[[ Material for this task, beginning ]]

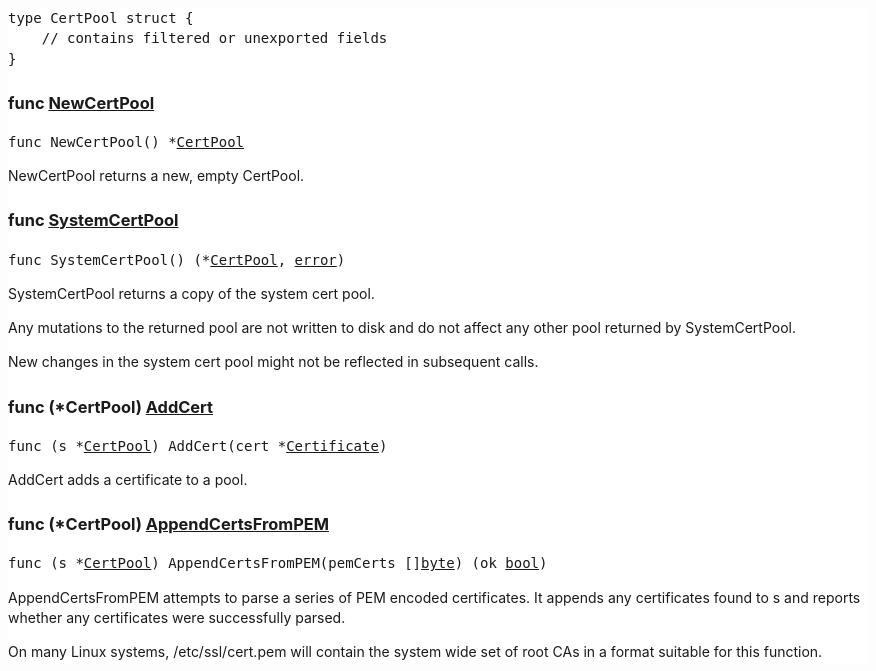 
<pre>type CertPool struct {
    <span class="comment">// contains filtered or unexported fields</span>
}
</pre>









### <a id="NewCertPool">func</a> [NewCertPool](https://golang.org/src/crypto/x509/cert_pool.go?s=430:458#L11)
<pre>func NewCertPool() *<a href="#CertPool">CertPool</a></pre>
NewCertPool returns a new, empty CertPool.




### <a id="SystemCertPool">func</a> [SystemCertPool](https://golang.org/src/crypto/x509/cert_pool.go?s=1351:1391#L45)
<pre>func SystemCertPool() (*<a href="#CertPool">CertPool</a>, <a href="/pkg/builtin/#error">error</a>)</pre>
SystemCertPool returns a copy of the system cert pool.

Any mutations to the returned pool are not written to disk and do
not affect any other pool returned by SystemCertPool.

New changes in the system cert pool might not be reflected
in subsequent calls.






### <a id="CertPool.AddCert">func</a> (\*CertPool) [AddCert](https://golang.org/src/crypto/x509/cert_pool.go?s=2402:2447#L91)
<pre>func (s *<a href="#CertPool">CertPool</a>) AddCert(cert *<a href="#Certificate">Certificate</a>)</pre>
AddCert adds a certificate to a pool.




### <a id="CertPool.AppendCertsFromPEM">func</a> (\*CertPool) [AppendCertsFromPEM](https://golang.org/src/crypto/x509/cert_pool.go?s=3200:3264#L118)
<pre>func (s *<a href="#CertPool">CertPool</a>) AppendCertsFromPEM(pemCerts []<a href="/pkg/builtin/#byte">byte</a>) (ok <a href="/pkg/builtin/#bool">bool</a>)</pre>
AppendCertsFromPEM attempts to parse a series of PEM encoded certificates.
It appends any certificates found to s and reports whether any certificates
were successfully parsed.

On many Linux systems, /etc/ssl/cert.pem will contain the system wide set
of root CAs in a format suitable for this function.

[[ Material for this task, end ]]

**Requirement**
Take the lines from the start of the material to the line with "NewCertPool returns a new, empty CertPool.", both included, and transcribe them exactly without the pictures.

**Response**
<pre>type CertPool struct {
    <span class="comment">// contains filtered or unexported fields</span>
}
</pre>









### <a id="NewCertPool">func</a> [NewCertPool](https://golang.org/src/crypto/x509/cert_pool.go?s=430:458#L11)
<pre>func NewCertPool() *<a href="#CertPool">CertPool</a></pre>
NewCertPool returns a new, empty CertPool.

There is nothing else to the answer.